Вернон сделал еще одну попытку поколебать Кларину решимость:
— А может, все-таки вернетесь?
— Нет!
— Если миссис Маунтстюарт вас заметит, вам придется вернуться. Я постараюсь ее увезти. Если же вы попадетесь ей на глаза, придумайте наспех какую-нибудь историю и попроситесь к ней в карету. Это я вам говорю категорически. Тут уж не может быть двух мнений.
— Не нахожу, — сказала Клара.
Вернон поспешно поклонился ей и вышел. После столь своеобразного заявления, что она была бы способна почерпнуть силы в тайном сознании своей вины, он уже не знал, которое из двух зол считать за меньшее — ее побег из Большого дома или пребывание в нем? А когда она с таким искренним недоумением старалась разгадать мотивы, побудившие его отправиться за ней вдогонку, — а мотивы эти не были ясны и ему самому, — он со стыдом вспомнил свои подозрения. Впрочем, — и это была единственная утешительная мысль, — ему, быть может, удалось спасти ее от насморка. К тому же он держал себя, как человек чести, и не извлек ни малейшей личной выгоды из ситуации, в которой очутился, — ах, он и сам поражался собственной холодности! Но такова уж роль человека строгих правил, и, если он не хочет показаться самому себе смешным, ему лучше не задумываться ни о чем, покуда не упадет занавес.
Глава двадцать восьмая
Заняв наблюдательный пост у окна, Клара смотрела, как Вернон переходит улицу и направляется к экипажу миссис Маунтстюарт-Дженкинсон; он, казалось, существовал лишь в двух измерениях — так сжал он плечи, так высоко поднял ворот пальто. От всей его фигуры так и веяло «бедным Томом»{43}. Глядя на него, Кларе самой стало холодно, и она поежилась.

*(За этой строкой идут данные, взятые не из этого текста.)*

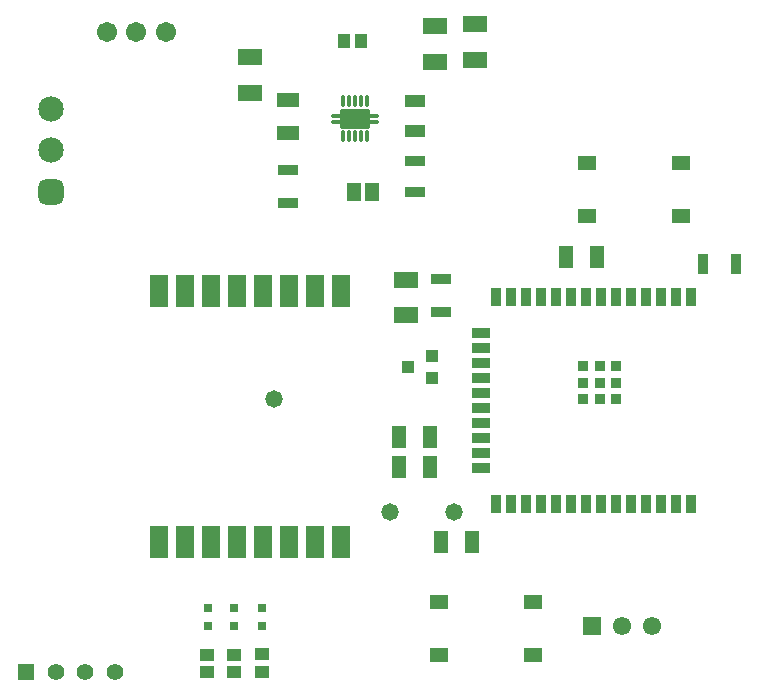
<source format=gts>
%FSTAX23Y23*%
%MOIN*%
%SFA1B1*%

%IPPOS*%
%AMD38*
4,1,8,-0.019500,0.003500,-0.019500,-0.003500,-0.014700,-0.008300,0.014700,-0.008300,0.019500,-0.003500,0.019500,0.003500,0.014700,0.008300,-0.014700,0.008300,-0.019500,0.003500,0.0*
1,1,0.009480,-0.014700,0.003500*
1,1,0.009480,-0.014700,-0.003500*
1,1,0.009480,0.014700,-0.003500*
1,1,0.009480,0.014700,0.003500*
%
%AMD39*
4,1,8,0.003500,0.019500,-0.003500,0.019500,-0.008300,0.014700,-0.008300,-0.014700,-0.003500,-0.019500,0.003500,-0.019500,0.008300,-0.014700,0.008300,0.014700,0.003500,0.019500,0.0*
1,1,0.009480,0.003500,0.014700*
1,1,0.009480,-0.003500,0.014700*
1,1,0.009480,-0.003500,-0.014700*
1,1,0.009480,0.003500,-0.014700*
%
%AMD40*
4,1,8,0.050000,-0.028600,0.050000,0.028600,0.045400,0.033200,-0.045400,0.033200,-0.050000,0.028600,-0.050000,-0.028600,-0.045400,-0.033200,0.045400,-0.033200,0.050000,-0.028600,0.0*
1,1,0.009180,0.045400,-0.028600*
1,1,0.009180,0.045400,0.028600*
1,1,0.009180,-0.045400,0.028600*
1,1,0.009180,-0.045400,-0.028600*
%
%AMD51*
4,1,8,-0.042400,0.019200,-0.042400,-0.019200,-0.019200,-0.042400,0.019200,-0.042400,0.042400,-0.019200,0.042400,0.019200,0.019200,0.042400,-0.019200,0.042400,-0.042400,0.019200,0.0*
1,1,0.046380,-0.019200,0.019200*
1,1,0.046380,-0.019200,-0.019200*
1,1,0.046380,0.019200,-0.019200*
1,1,0.046380,0.019200,0.019200*
%
%ADD17R,0.035430X0.059060*%
%ADD18R,0.059060X0.035430*%
%ADD19R,0.035430X0.035430*%
%ADD20R,0.070870X0.041340*%
%ADD21R,0.065280X0.037640*%
%ADD27R,0.066930X0.037400*%
%ADD28R,0.037400X0.066930*%
%ADD29R,0.031500X0.031500*%
%ADD30R,0.061020X0.051180*%
%ADD34R,0.039610X0.051510*%
%ADD35R,0.078870X0.053280*%
%ADD36R,0.051310X0.074930*%
%ADD37R,0.072960X0.051310*%
G04~CAMADD=38~8~0.0~0.0~165.4~389.8~47.4~0.0~15~0.0~0.0~0.0~0.0~0~0.0~0.0~0.0~0.0~0~0.0~0.0~0.0~90.0~390.0~166.0*
%ADD38D38*%
G04~CAMADD=39~8~0.0~0.0~165.4~389.8~47.4~0.0~15~0.0~0.0~0.0~0.0~0~0.0~0.0~0.0~0.0~0~0.0~0.0~0.0~0.0~165.4~389.8*
%ADD39D39*%
G04~CAMADD=40~8~0.0~0.0~664.7~1000.0~45.9~0.0~15~0.0~0.0~0.0~0.0~0~0.0~0.0~0.0~0.0~0~0.0~0.0~0.0~270.0~1000.0~664.0*
%ADD40D40*%
%ADD41R,0.059180X0.106420*%
%ADD42R,0.043430X0.039500*%
%ADD43R,0.049340X0.043430*%
%ADD44R,0.047370X0.061150*%
%ADD45C,0.055120*%
%ADD46R,0.055120X0.055120*%
%ADD47C,0.067060*%
%ADD48R,0.061020X0.061020*%
%ADD49C,0.061020*%
%ADD50C,0.084770*%
G04~CAMADD=51~8~0.0~0.0~847.7~847.7~231.9~0.0~15~0.0~0.0~0.0~0.0~0~0.0~0.0~0.0~0.0~0~0.0~0.0~0.0~90.0~848.0~848.0*
%ADD51D51*%
%ADD52C,0.058000*%
%ADD53C,0.027690*%
%ADD54C,0.028000*%
%LNmblps_transreceiver_pcb_2-1*%
%LPD*%
G54D17*
X02268Y01365D03*
X02318D03*
X02218D03*
X02168D03*
X02118D03*
X02068D03*
X02018D03*
X01968D03*
X01918D03*
X01868D03*
X01818D03*
X01768D03*
X01718D03*
X01668D03*
Y00676D03*
X01718D03*
X01768D03*
X01818D03*
X01868D03*
X01918D03*
X01968D03*
X02018D03*
X02068D03*
X02118D03*
X02168D03*
X02218D03*
X02268D03*
X02318D03*
G54D18*
X01619Y01245D03*
Y01195D03*
Y01145D03*
Y01095D03*
Y01045D03*
Y00995D03*
Y00945D03*
Y00895D03*
Y00845D03*
Y00795D03*
G54D19*
X0207Y01135D03*
Y0108D03*
Y01025D03*
X02014Y01135D03*
Y0108D03*
Y01025D03*
X01959Y01135D03*
Y0108D03*
Y01025D03*
G54D20*
X014Y0202D03*
Y01919D03*
G54D21*
X014Y01715D03*
Y01819D03*
G54D27*
X01485Y01425D03*
Y01314D03*
X00975Y0179D03*
Y01679D03*
G54D28*
X0247Y01475D03*
X02359D03*
G54D29*
X0071Y0027D03*
Y00329D03*
X0089Y0027D03*
Y00329D03*
X00795Y0027D03*
Y00329D03*
G54D30*
X02286Y01636D03*
X01973D03*
X02286Y01813D03*
X01973D03*
X01791Y00171D03*
X01478D03*
X01791Y00348D03*
X01478D03*
G54D34*
X01218Y0222D03*
X01161D03*
G54D35*
X01465Y02269D03*
Y0215D03*
X016Y02274D03*
Y02155D03*
X0085Y02164D03*
Y02045D03*
X0137Y01423D03*
Y01305D03*
G54D36*
X01447Y009D03*
X01345D03*
X02006Y015D03*
X01903D03*
X01447Y008D03*
X01345D03*
X01587Y0055D03*
X01485D03*
G54D37*
X00975Y01911D03*
Y02023D03*
G54D38*
X0126Y0197D03*
Y0195D03*
X0114Y0197D03*
Y0195D03*
G54D39*
X01239Y01901D03*
X01219D03*
X012D03*
X0118D03*
X0116D03*
Y02018D03*
X0118D03*
X012D03*
X01219D03*
X01239D03*
G54D40*
X012Y0196D03*
G54D41*
X01151Y0055D03*
Y01385D03*
X01064D03*
X00978D03*
X00891D03*
X00804D03*
X00718D03*
X00631D03*
X00545D03*
X01064Y0055D03*
X00978D03*
X00891D03*
X00804D03*
X00718D03*
X00631D03*
X00545D03*
G54D42*
X01376Y01132D03*
X01455Y0117D03*
Y01095D03*
G54D43*
X00705Y00173D03*
Y00116D03*
X0089Y00175D03*
Y00117D03*
X00795Y00173D03*
Y00116D03*
G54D44*
X01254Y01715D03*
X01195D03*
G54D45*
X00398Y00115D03*
X003D03*
X00201D03*
G54D46*
X00103Y00115D03*
G54D47*
X00371Y0225D03*
X0047D03*
X00568D03*
G54D48*
X0199Y0027D03*
G54D49*
X0209Y0027D03*
X0219D03*
G54D50*
X00186Y01855D03*
Y01992D03*
G54D51*
X00186Y01717D03*
G54D52*
X0093Y01025D03*
X01315Y0065D03*
X0153D03*
G54D53*
X0117Y0194D03*
Y01979D03*
X01229D03*
Y0194D03*
G54D54*
X012Y0196D03*
M02*
</source>
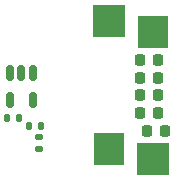
<source format=gbp>
G04 #@! TF.GenerationSoftware,KiCad,Pcbnew,8.0.7-8.0.7-0~ubuntu24.04.1*
G04 #@! TF.CreationDate,2024-12-31T11:01:01-07:00*
G04 #@! TF.ProjectId,DRV8213 brushed Motor Driver,44525638-3231-4332-9062-727573686564,V1*
G04 #@! TF.SameCoordinates,Original*
G04 #@! TF.FileFunction,Paste,Bot*
G04 #@! TF.FilePolarity,Positive*
%FSLAX46Y46*%
G04 Gerber Fmt 4.6, Leading zero omitted, Abs format (unit mm)*
G04 Created by KiCad (PCBNEW 8.0.7-8.0.7-0~ubuntu24.04.1) date 2024-12-31 11:01:01*
%MOMM*%
%LPD*%
G01*
G04 APERTURE LIST*
G04 Aperture macros list*
%AMRoundRect*
0 Rectangle with rounded corners*
0 $1 Rounding radius*
0 $2 $3 $4 $5 $6 $7 $8 $9 X,Y pos of 4 corners*
0 Add a 4 corners polygon primitive as box body*
4,1,4,$2,$3,$4,$5,$6,$7,$8,$9,$2,$3,0*
0 Add four circle primitives for the rounded corners*
1,1,$1+$1,$2,$3*
1,1,$1+$1,$4,$5*
1,1,$1+$1,$6,$7*
1,1,$1+$1,$8,$9*
0 Add four rect primitives between the rounded corners*
20,1,$1+$1,$2,$3,$4,$5,0*
20,1,$1+$1,$4,$5,$6,$7,0*
20,1,$1+$1,$6,$7,$8,$9,0*
20,1,$1+$1,$8,$9,$2,$3,0*%
G04 Aperture macros list end*
%ADD10R,2.500000X2.800000*%
%ADD11RoundRect,0.225000X0.225000X0.250000X-0.225000X0.250000X-0.225000X-0.250000X0.225000X-0.250000X0*%
%ADD12R,2.800000X2.800000*%
%ADD13RoundRect,0.140000X-0.140000X-0.170000X0.140000X-0.170000X0.140000X0.170000X-0.140000X0.170000X0*%
%ADD14RoundRect,0.135000X0.185000X-0.135000X0.185000X0.135000X-0.185000X0.135000X-0.185000X-0.135000X0*%
%ADD15RoundRect,0.150000X-0.150000X0.512500X-0.150000X-0.512500X0.150000X-0.512500X0.150000X0.512500X0*%
%ADD16RoundRect,0.135000X-0.135000X-0.185000X0.135000X-0.185000X0.135000X0.185000X-0.135000X0.185000X0*%
G04 APERTURE END LIST*
D10*
G04 #@! TO.C,J8*
X176650000Y-96750000D03*
G04 #@! TD*
G04 #@! TO.C,J5*
X172950000Y-106650000D03*
G04 #@! TD*
D11*
G04 #@! TO.C,C1*
X177050000Y-99150000D03*
X175500000Y-99150000D03*
G04 #@! TD*
G04 #@! TO.C,C4*
X177050000Y-103650000D03*
X175500000Y-103650000D03*
G04 #@! TD*
G04 #@! TO.C,C5*
X177675000Y-105200000D03*
X176125000Y-105200000D03*
G04 #@! TD*
D12*
G04 #@! TO.C,J7*
X176650000Y-107550000D03*
G04 #@! TD*
D11*
G04 #@! TO.C,C3*
X177050000Y-100650000D03*
X175500000Y-100650000D03*
G04 #@! TD*
D12*
G04 #@! TO.C,J6*
X172950000Y-95850000D03*
G04 #@! TD*
D13*
G04 #@! TO.C,C9*
X164320000Y-104050000D03*
X165280000Y-104050000D03*
G04 #@! TD*
D14*
G04 #@! TO.C,R2*
X167000000Y-106660000D03*
X167000000Y-105640000D03*
G04 #@! TD*
D15*
G04 #@! TO.C,U2*
X164550000Y-100262500D03*
X165500000Y-100262500D03*
X166450000Y-100262500D03*
X166450000Y-102537500D03*
X164550000Y-102537500D03*
G04 #@! TD*
D16*
G04 #@! TO.C,R1*
X166140000Y-104700000D03*
X167160000Y-104700000D03*
G04 #@! TD*
D11*
G04 #@! TO.C,C2*
X177050000Y-102150000D03*
X175500000Y-102150000D03*
G04 #@! TD*
M02*

</source>
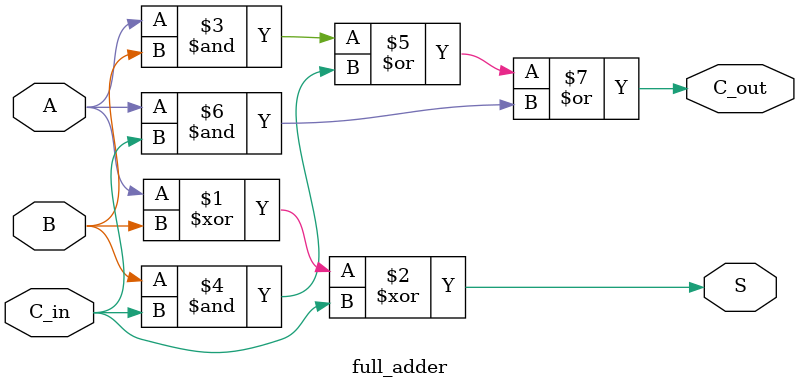
<source format=sv>
module full_adder (input logic A, B, C_in,
						 output logic S, C_out	);
						 
		assign S = A^B^C_in;
		assign C_out = (A&B) | (B&C_in) | (A&C_in);
		
endmodule

</source>
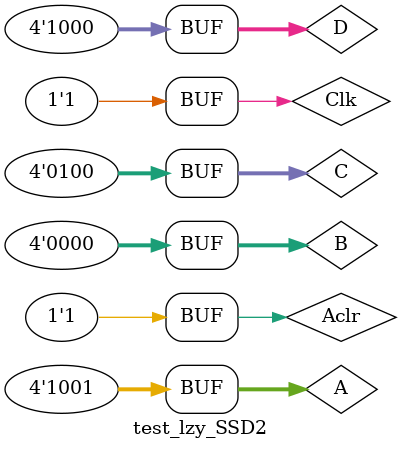
<source format=v>
`timescale 10ns/1ns
module test_lzy_74HC74;
    reg Rd, Sd, Clk;
    reg D;
    wire Q, Qn;
    lzy_74HC74 u0(Rd, Sd, Clk, D, Q, Qn);
    always #10 Clk=~Clk;
    initial
        begin
            Clk=0;D=0;
            repeat(20)
            begin #20 {Sd, Rd}=$random;  D=$random; end
        end
endmodule

module test_lzy_74HC112;
    reg Sd, Rd, Clk;
    reg J, K;
    wire Q, Qn;
    lzy_74HC112 u0(Rd, Sd, Clk, J, K, Q, Qn);
    always #5 Clk=~Clk;
    initial
        begin
            Clk=0;{J,K}=0;
            repeat(100)
            begin #5 {Sd, Rd}=$random;{J,K}=$random; end
        end
endmodule

module test_lzy_74HC194;
    reg MR, Clk, Dsr, Dsl;
    reg [1:0]S;
    reg [0:3]D;
    wire [0:3]Q;
    lzy_74HC194 u0(MR, S, Clk, Dsr, Dsl, D, Q);
    always #5 Clk=~Clk;
    initial
        begin
            Clk=0;MR=0;
            repeat(100)
            begin #5  MR=1;S=$random;Dsr=$random;Dsl=$random;D=$random;end
        end
endmodule

module test_lzy_74HC161;
    reg MR,Clk,CEP,CET,PE;
    reg [3:0]D;
    wire [3:0]Q;
    wire C;
    lzy_74HC161 u0(MR, Clk, CEP, CET, PE, D, Q, C);
    always #5 Clk=~Clk;
    initial
        begin
            Clk=0;MR=0;
            repeat(100)
            begin #5  MR=1;{CEP,CET}=$random;PE=$random;D=$random;end
        end
endmodule

`timescale 10ns/1ns
module test_lzy_fsm_100;
    reg ina, rst, clk;
    wire dataout;
    parameter clock_period = 20;
    always#(clock_period/2) clk = ~clk;
    
lzy_fsm_100 u0(clk, rst, ina, dataout);

    initial begin
    clk = 0; rst = 1;
    #5 rst = 0;
    #5 rst = 1;
    end
    
    initial begin 
    ina = 0;
    #5 repeat(10) begin
    #10 ina = 1;
    #10 ina = 0;
    #10 ina = 0;
    end
    #5 repeat(10) begin
    #10 ina = 1;
    #10 ina = 0;
    #10 ina = 0;
    #10 ina = 1;
    end
    end
endmodule

`timescale 1ns/1ns
module test_lzy_VM;
    reg Clk,Reset;
    reg[1:0] D_in;
    wire D_out;
    wire D_C;
    parameter DELY=32;
lzy_VM u0(.Clk(Clk),.Reset(Reset),.D_in(D_in),.D_out(D_out),.D_C(D_C));
    always#(DELY/2) Clk=~Clk;
    initial begin
    Clk=0;
    Reset=0;
    #5 Reset=1;
    #20 Reset=0;
    end
    initial
  begin
    D_in=0;
    #25 D_in=2'b01;
    #25 D_in=2'b00;
    #25 D_in=2'b11;
    #25 D_in=2'b00;
    #75 D_in=2'b10;
    #25 D_in=2'b00;
    #125 D_in=2'b10;
    #25 D_in=2'b00;
    #100 D_in=2'b01;
    #25 D_in=2'b00;
    #50 D_in=2'b01;
    #25 D_in=2'b00;
    #25 D_in=2'b10;
end

endmodule


`timescale 1ns/1ns
module test_lzy_SLC1;
    reg Clk, Aclr;
    wire [7:0]seg;
    wire [1:4]DG;
    lzy_SSD1 u0(.Clk(Clk), .Aclr(Aclr), .seg(seg), .DG(DG));
    initial
        begin
        Clk = 1;
        repeat(50)
        #5 Clk = ~Clk;
        end
        initial
        begin
        Aclr = 0;
        #12 Aclr = 1;
        end
endmodule

`timescale 1ns/1ns;
module test_lzy_SSD2;
    reg Clk,Aclr;
    reg [3:0]A,B,C,D;
    wire [7:0]seg;
    wire[1:4]DG;
    lzy_SSD2 u0(.Clk(Clk),.Aclr(Aclr),.A(A),.B(B),.C(C),.D(D),.seg(seg),.DG(DG));
    initial
        A=9;
    initial
        B=0;
    initial
        C=4;
    initial
        D=8;
    initial
        begin
        Clk=1;
        repeat(100)
        #20 Clk=~Clk;
        end
    initial
        begin
        Aclr=0;
        #20 Aclr=1;
        end
endmodule
</source>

Затем она увидела, как он прошел в здание вокзала. Зазвонил станционный колокол. Неужели это ее поезд? Он одобряет ее отъезд, иначе зачем бы он — в противовес всем своим словам — стал ей помогать? Впрочем, сегодня он казался сотканным из противоречий — совсем как женщина в представлении мужчин! Подошел поезд. Клара вздрогнула: никто ей не подал сигнала, — неужели Вернон ее обманул?